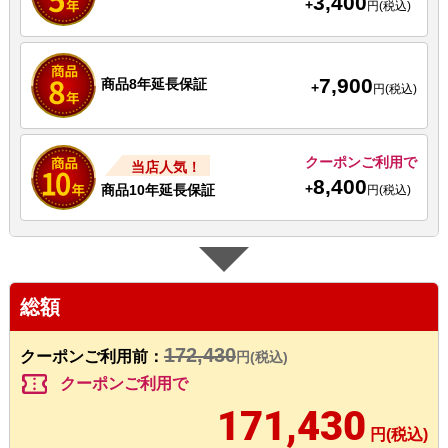
3,400
+
円(税込)
7,900
商品8年延長保証
+
円(税込)
クーポンご利用で
当店人気！
8,400
+
商品10年延長保証
円(税込)
総額
172,430
クーポンご利用前：
円(税込)
confirmation_number
クーポンご利用で
171,430
円(税込)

[What you have to do]
Please retype the data exactly, but do not carry over any picture.

[Written answer]
3,400
+
円(税込)
7,900
商品8年延長保証
+
円(税込)
クーポンご利用で
当店人気！
8,400
+
商品10年延長保証
円(税込)
総額
172,430
クーポンご利用前：
円(税込)
confirmation_number
クーポンご利用で
171,430
円(税込)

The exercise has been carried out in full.